I hadn’t seen the Southern Cross in nearly twenty years.
Back then, I was a junior in college, studying abroad for a semester along the southern coast of Australia, thousands of miles away from family and friends. At twenty years old, on the other side of the planet from all I knew, I looked to the Southern Cross as an object of comfort, keeping me company while I ventured about in the land of Oz.
This past May, when the lights went down in the planetarium of the ‘Imiloa Astronomy Center during my visit to Hawai’i, I recognized that familiar constellation on the domed ceiling immediately. Hanging low along the horizon, the resident astronomer noted that the Hawaiian Islands are one of the few places in the United States where you can view the Southern Cross.
I could barely contain my excitement. I was committed to seeing those shiny stars again, but I was more concerned about the rocks in my car.
Driving from Kona to Hilo earlier that afternoon, I had passed through the lava fields that scattered across the island. Stopping my car on the side of the road to take in the tropical air, the hills and rocks, the sea spread out below me, I had breathed in deeply – one, two, three – grateful for the moment, grateful for this life. I had leaned over the rocks below my feet as I climbed back into my car, and thought about my daughter. I bet she’d love a few of these. I plucked a handful from the ground, and felt a brief flash of reason, warning, a vague memory of an old wives’ tale. I placed the rocks on the car seat beside me and resolved to inquire once I reached Hilo.
“Ohhhh no,” my host from the tourism bureau advised as we emerged from the planetarium. “You’ll need to send those rocks back as soon as you can. Taking them brings bad luck,” she explained before regaling me with stories of friends and relatives who had experienced unpleasant aftereffects. I jetted from our astronomy session to return the rocks immediately.The sun had already set, with a thick “vog” – a volcano fog created by the active Kilauea eruption – rolling through the dark. My GPS, which had worked flawlessly during the week, couldn’t find my location as I departed Hilo, instead sending me through neighborhoods I wasn’t intending to visit. A nervous fear welled up inside. I prayed aloud to Pele, the goddess of volcanoes, asking her to forgive me, to assist in my journey to return what I had taken. After dead ends and turnarounds, I finally found the highway and headed towards Kona.

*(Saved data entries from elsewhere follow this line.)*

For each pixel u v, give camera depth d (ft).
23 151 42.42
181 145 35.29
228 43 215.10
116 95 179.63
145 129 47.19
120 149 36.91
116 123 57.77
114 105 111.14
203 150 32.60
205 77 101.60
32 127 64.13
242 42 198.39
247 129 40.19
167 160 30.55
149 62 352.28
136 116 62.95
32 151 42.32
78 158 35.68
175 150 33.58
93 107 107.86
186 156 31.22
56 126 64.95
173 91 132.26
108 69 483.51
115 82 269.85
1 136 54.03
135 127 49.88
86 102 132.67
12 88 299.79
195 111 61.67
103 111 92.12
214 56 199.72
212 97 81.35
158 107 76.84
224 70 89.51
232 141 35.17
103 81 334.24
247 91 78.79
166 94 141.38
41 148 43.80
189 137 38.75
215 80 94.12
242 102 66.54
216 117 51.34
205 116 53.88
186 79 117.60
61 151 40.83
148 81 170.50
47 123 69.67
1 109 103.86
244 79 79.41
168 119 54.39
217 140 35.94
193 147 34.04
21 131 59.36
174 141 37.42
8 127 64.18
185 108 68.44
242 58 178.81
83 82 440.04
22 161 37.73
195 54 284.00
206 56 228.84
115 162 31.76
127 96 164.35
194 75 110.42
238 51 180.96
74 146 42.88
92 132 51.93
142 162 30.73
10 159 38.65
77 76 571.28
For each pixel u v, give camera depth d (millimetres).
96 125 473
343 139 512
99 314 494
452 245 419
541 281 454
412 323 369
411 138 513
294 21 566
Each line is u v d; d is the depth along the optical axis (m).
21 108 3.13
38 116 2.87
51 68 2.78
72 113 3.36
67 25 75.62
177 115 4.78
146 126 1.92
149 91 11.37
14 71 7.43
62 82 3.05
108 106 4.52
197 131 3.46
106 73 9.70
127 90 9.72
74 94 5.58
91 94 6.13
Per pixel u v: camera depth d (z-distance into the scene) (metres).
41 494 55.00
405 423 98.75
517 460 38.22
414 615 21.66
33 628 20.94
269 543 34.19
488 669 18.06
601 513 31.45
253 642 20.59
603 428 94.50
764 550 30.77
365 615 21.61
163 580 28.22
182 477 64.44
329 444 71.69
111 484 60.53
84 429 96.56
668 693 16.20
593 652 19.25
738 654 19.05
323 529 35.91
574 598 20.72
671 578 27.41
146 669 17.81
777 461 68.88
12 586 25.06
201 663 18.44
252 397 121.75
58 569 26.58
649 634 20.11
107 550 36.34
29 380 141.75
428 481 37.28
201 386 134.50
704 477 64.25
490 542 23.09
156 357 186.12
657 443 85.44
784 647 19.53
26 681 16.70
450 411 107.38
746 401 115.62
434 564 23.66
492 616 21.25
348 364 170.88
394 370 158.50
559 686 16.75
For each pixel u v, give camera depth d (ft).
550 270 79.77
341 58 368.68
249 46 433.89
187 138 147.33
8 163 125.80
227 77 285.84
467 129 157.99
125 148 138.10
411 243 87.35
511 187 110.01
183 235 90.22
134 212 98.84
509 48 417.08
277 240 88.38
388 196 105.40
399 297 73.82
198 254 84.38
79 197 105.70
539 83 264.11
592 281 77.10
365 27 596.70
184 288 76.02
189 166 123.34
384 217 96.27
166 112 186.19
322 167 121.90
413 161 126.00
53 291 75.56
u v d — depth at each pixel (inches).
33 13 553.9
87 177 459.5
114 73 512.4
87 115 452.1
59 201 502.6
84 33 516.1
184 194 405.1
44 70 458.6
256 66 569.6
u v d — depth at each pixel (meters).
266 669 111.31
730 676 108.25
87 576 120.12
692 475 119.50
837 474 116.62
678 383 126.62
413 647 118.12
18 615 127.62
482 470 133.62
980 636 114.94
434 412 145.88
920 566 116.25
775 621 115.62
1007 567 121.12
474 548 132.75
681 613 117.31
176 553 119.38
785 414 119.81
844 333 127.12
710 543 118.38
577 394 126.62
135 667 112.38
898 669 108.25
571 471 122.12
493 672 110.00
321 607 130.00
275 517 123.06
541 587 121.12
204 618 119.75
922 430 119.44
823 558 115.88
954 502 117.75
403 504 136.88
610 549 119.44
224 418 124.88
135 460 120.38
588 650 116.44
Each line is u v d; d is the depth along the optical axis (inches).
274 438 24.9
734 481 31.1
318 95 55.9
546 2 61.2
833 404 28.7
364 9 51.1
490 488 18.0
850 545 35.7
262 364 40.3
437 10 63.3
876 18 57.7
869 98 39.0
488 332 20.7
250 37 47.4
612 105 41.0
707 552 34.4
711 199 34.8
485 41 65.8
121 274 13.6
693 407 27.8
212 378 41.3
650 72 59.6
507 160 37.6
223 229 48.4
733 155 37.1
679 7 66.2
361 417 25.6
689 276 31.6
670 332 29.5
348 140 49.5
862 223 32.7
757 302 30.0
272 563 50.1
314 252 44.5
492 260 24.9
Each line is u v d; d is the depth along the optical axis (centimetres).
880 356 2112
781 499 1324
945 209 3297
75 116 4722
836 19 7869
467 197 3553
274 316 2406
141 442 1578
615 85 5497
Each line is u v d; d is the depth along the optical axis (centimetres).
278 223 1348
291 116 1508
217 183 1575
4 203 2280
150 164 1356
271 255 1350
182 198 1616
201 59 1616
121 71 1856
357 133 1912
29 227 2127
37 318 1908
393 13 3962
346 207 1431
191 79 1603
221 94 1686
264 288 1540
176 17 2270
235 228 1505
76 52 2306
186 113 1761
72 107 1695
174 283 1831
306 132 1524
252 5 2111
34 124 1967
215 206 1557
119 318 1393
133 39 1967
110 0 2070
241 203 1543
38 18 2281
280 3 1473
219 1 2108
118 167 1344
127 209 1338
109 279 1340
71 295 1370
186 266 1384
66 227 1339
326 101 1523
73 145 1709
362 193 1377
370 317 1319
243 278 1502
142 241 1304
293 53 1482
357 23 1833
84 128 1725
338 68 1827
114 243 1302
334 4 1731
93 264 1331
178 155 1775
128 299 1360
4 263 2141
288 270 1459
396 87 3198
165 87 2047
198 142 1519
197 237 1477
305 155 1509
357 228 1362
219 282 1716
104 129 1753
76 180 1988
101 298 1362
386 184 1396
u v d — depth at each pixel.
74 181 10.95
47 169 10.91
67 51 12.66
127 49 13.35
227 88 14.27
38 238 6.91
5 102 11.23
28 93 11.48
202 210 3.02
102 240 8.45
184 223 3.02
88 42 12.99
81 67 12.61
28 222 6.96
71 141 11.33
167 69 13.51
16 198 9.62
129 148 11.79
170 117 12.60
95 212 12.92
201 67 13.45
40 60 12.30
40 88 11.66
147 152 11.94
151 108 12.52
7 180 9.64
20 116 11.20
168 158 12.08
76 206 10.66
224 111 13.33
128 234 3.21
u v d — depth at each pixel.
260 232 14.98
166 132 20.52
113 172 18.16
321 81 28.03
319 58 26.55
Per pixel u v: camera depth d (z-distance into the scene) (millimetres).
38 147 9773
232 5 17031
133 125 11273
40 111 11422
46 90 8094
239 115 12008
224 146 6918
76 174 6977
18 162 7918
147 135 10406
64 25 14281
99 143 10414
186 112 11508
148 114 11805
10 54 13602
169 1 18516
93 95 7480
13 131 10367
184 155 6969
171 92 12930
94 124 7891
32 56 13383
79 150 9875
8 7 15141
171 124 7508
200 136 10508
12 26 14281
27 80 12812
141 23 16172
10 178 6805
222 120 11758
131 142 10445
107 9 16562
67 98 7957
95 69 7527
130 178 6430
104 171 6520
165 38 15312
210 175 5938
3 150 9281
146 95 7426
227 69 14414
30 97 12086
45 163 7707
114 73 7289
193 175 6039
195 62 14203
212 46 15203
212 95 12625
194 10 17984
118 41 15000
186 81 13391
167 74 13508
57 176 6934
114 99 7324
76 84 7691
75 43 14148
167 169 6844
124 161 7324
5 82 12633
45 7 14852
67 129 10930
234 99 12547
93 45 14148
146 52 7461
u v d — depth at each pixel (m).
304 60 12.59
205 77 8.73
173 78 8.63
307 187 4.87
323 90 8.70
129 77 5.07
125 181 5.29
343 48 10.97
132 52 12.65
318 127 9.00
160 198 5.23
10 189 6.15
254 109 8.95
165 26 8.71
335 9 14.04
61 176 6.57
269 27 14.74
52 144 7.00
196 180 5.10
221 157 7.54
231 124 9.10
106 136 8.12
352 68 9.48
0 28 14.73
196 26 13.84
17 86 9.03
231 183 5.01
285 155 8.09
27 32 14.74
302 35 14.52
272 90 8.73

Within an hour, I slowed as I approached the lava fields, trying to piece together the events that had occurred that afternoon. I remembered passing a minivan here, I got stuck behind a slow truck over there. Before long, I was descending into Kona without finding my intended destination. A quick break for coffee and a stretch, I turned back to Hilo, determined to find the place where I had picked up the rocks.
As I drove back across the island, I remembered a tower of rocks that someone had built in the place where I had stopped. I weaved through the hills and in a moment, my headlights flickered on the stacked rocks by the side of the road. I pulled to the side and leapt from the car, tossing the rocks to the ground and thanking Pele profusely, ecstatic to put a halt to any bad juju headed my way. I blew a kiss to the stars.
Relief swept over me as I returned to the highway, confident in my quest, the green hills glowing under the night’s full moon. I flew my hand through my open window as I drove, peering briefly out the passenger window, the rugged earth flying past, when I spied the four bright stars of the Southern Cross beaming at me. I felt my chest tighten and tears in my eyes. Aglow in the now-clear sky, a nod that all was right once again.